Les conclusions ont été présentées mardi devant la commission judiciaire du Sénat américain par Neil Barofsky, avocat chargé de superviser l’enquête. « Ce que l’enquête a révélé jusqu’à présent montre que l’implication de Credit Suisse était plus importante qu’on ne le pensait auparavant », a-t-il déclaré, soulignant « la nécessité de poursuivre les recherches sur cette période sombre de l’histoire moderne ».

Selon le rapport, 890 comptes sont potentiellement liés à des nazis, dont 628 appartenant à des personnes physiques et 262 à des entités juridiques.

Soutien aux filières d’exfiltration

L’enquête met également en lumière le rôle de Credit Suisse dans le soutien à des filières d’exfiltration ayant permis à des responsables nazis de fuir l’Europe après la Seconde Guerre mondiale, notamment vers l’Argentine. La banque aurait ouvert et géré des comptes pour le compte du Bureau argentin de l’immigration.

D’après Neil Barofsky, ces fonds ont servi à financer des pots-de-vin, à obtenir de faux documents de voyage et à couvrir les frais de subsistance et de transport de fugitifs, y compris de responsables impliqués dans la Shoah.

L’audit a par ailleurs identifié plusieurs cas jusque-là inconnus de ventes forcées de biens appartenant à des Juifs pendant l’Holocauste. Il révèle aussi que Credit Suisse gérait des comptes pour le ministère allemand des Affaires étrangères de l’époque.

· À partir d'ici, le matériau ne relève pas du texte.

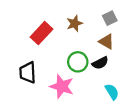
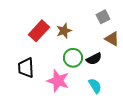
brown star: (75, 23) -> (64, 31), moved
brown triangle: (107, 42) -> (112, 39), moved
cyan semicircle: (112, 92) -> (95, 86), moved

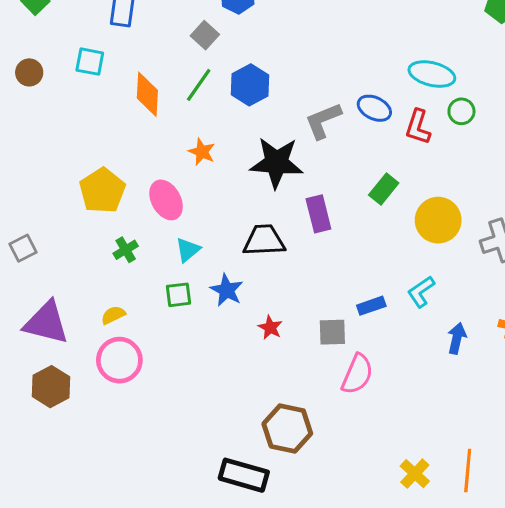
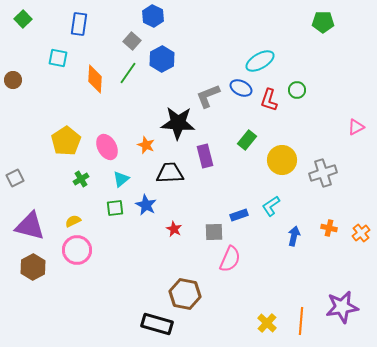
brown circle: (29, 72) -> (13, 80), moved
cyan ellipse: (432, 74) -> (260, 61), moved, turned -44
blue hexagon: (250, 85) -> (162, 59), moved
orange star: (202, 152) -> (146, 145), moved

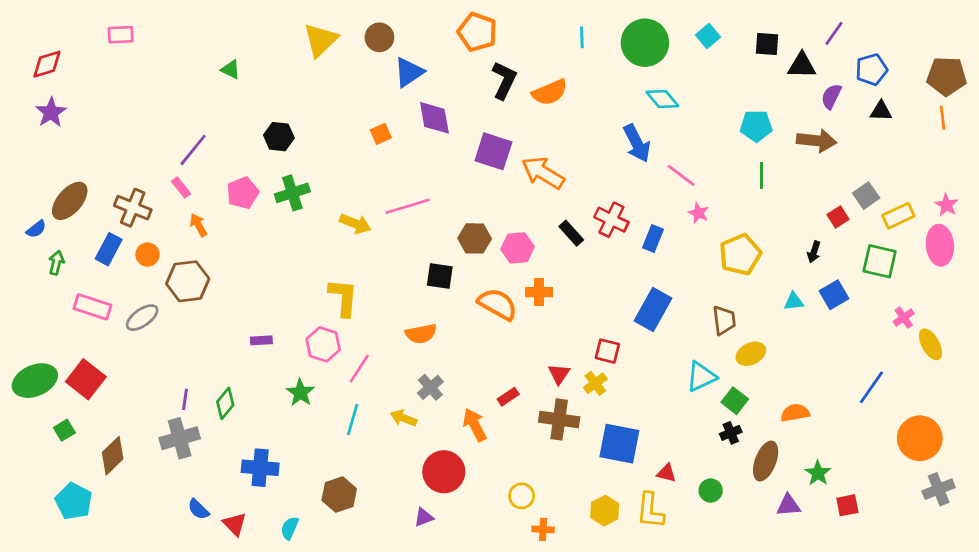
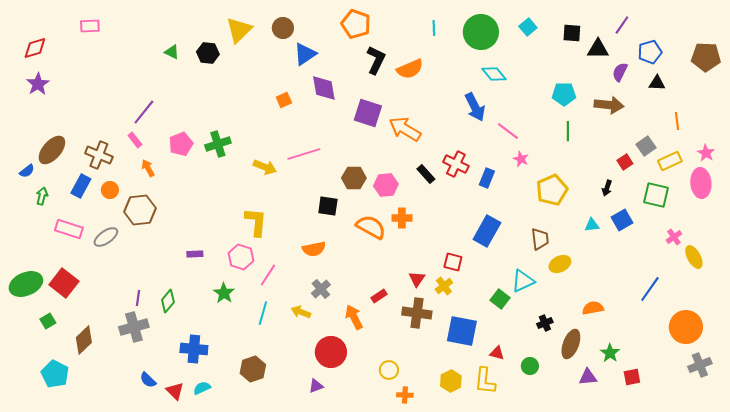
orange line: (943, 118) -> (677, 121), moved
black hexagon: (279, 137) -> (208, 53), moved
green square: (735, 401) -> (500, 299), moved
cyan semicircle: (290, 528) -> (202, 388), moved, turned 42

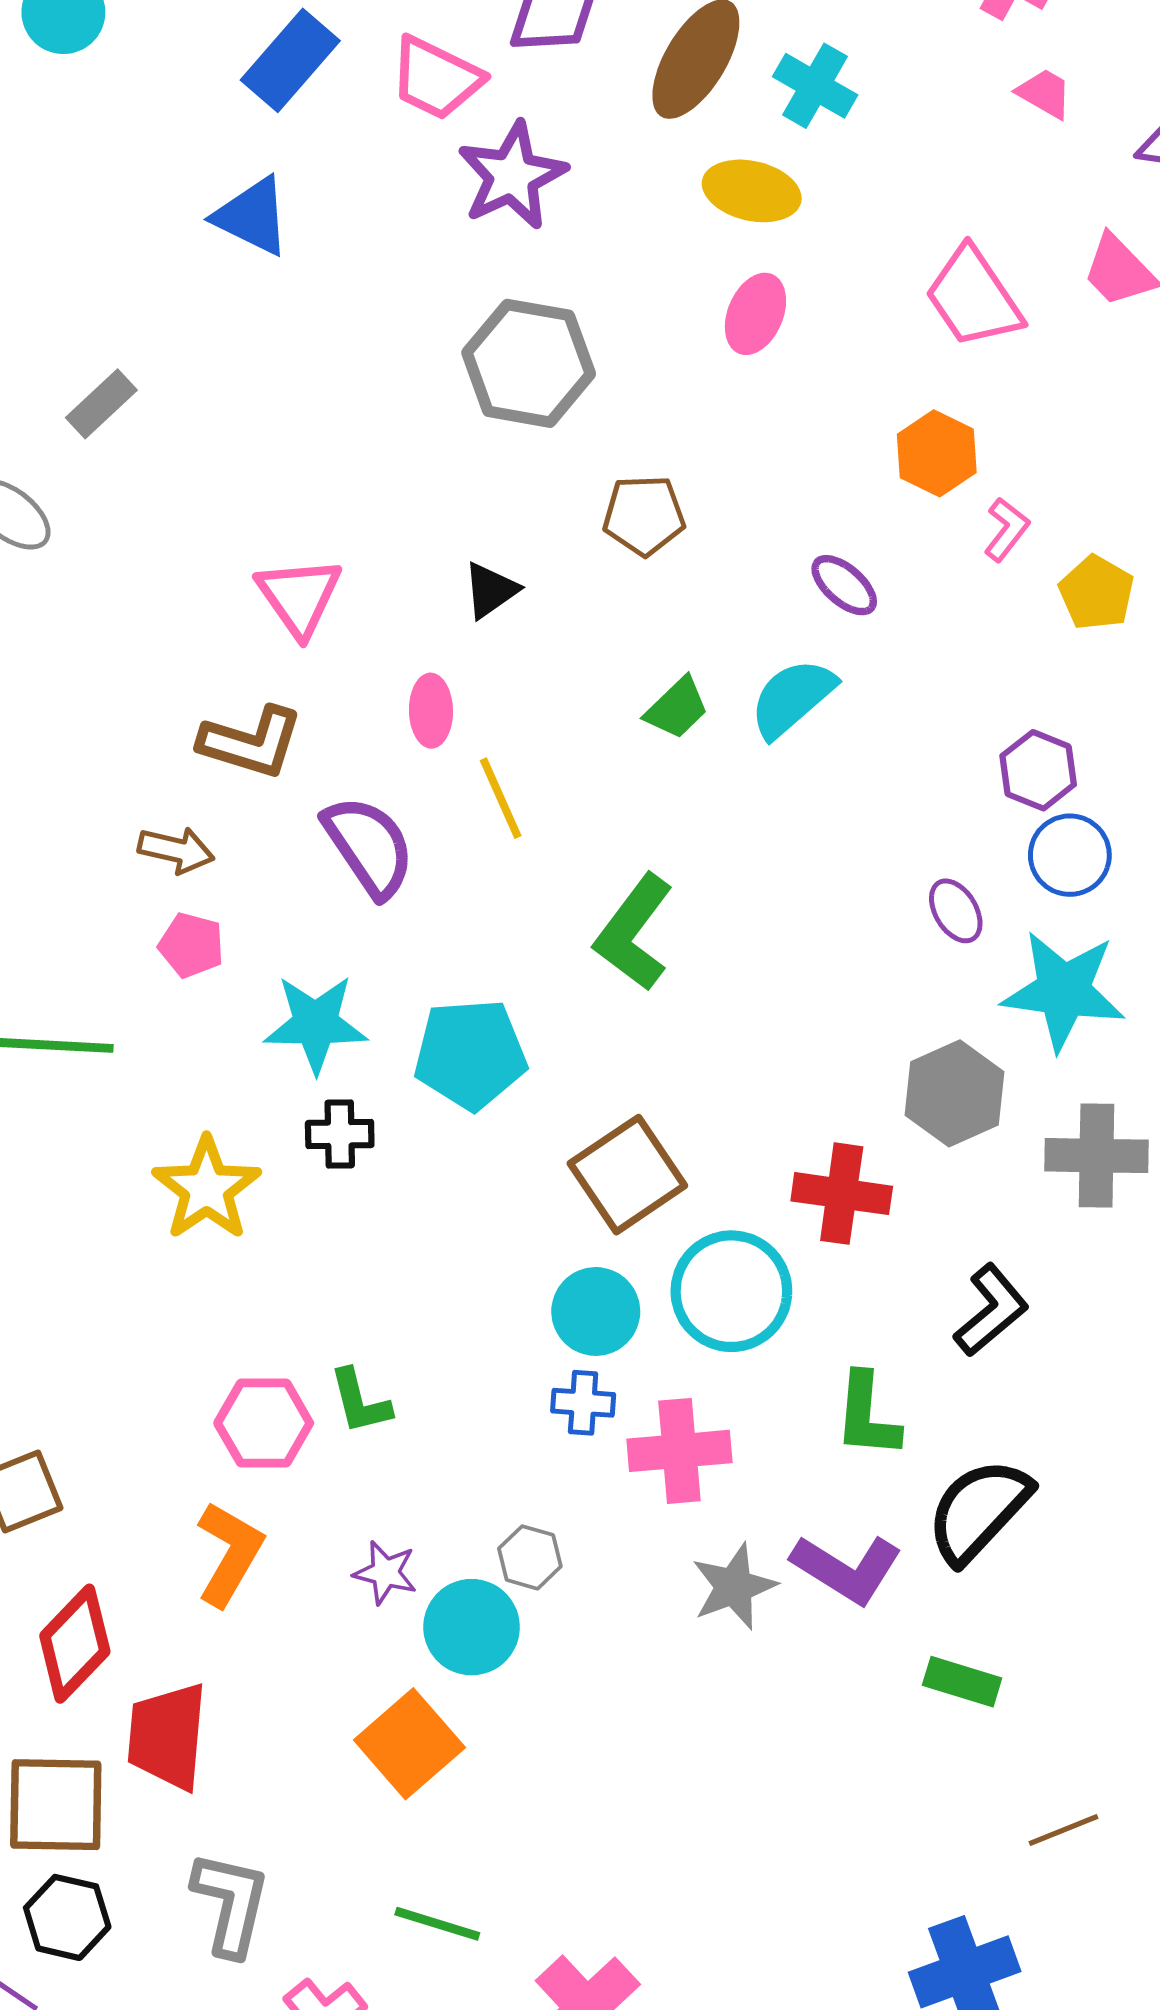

Ces révélations interviennent dans un contexte de pressions judiciaires accrues aux États-Unis. Les procureurs américains ont fait pression sur Credit Suisse pour qu’elle plaide coupable dans le cadre d’un règlement lié à des affaires de fraude fiscale impliquant des banques suisses.

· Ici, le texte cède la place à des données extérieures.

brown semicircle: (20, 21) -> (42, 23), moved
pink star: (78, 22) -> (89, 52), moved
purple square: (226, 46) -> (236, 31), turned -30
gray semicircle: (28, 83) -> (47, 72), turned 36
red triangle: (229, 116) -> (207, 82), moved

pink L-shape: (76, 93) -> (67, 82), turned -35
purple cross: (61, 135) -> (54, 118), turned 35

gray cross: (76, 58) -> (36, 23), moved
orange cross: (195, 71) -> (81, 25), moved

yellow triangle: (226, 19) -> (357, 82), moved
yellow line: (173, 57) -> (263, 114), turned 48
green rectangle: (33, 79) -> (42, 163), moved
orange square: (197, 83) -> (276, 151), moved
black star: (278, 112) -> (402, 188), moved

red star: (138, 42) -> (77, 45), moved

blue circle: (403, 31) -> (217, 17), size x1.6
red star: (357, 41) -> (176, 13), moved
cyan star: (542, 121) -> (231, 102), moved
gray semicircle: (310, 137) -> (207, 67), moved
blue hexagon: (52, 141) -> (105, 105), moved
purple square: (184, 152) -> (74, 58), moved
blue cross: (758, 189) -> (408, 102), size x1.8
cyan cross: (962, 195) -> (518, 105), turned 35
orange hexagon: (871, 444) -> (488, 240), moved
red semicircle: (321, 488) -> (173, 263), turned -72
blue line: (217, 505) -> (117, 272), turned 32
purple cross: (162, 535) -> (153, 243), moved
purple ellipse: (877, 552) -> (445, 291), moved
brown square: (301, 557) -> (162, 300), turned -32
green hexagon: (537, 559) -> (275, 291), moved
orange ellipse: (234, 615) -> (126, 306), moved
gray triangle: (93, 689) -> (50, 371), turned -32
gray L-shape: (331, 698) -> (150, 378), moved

En mai dernier, l’Argentine a déclassifié plus de 1 800 documents relatifs aux réseaux d’exfiltration de nazis, à la demande du Centre Simon Wiesenthal. Neil Barofsky a indiqué que ses investigations sur l’implication de Credit Suisse dans ces réseaux se poursuivaient.

Les conclusions de l’enquête constituent un tournant potentiellement explosif après des années de soupçons concernant les liens de la banque avec le régime nazi.

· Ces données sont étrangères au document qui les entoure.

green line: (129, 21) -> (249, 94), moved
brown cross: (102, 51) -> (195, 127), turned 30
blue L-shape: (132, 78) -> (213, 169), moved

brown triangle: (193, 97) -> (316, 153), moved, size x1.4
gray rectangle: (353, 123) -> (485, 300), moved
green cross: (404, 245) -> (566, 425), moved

Fonds spoliés et accusations persistantes

Depuis plusieurs décennies, des organisations juives accusent Credit Suisse d’avoir conservé des fonds spoliés à des victimes juives bien après la fin de la guerre. En 1999, la banque avait versé 1,25 milliard de dollars à des associations juives et à des survivants de la Shoah, en compensation de fonds non restitués.

En 2020, le Centre Simon Wiesenthal a accusé Credit Suisse d’avoir dissimulé des informations sur ses liens avec des nazis réfugiés en Argentine. La banque avait alors mandaté Neil Barofsky pour enquêter sur son passé, avant de le licencier en 2022, suscitant l’indignation de plusieurs élus américains, dont le sénateur Chuck Grassley, aujourd’hui président de la commission judiciaire du Sénat. Barofsky avait été réembauché peu après.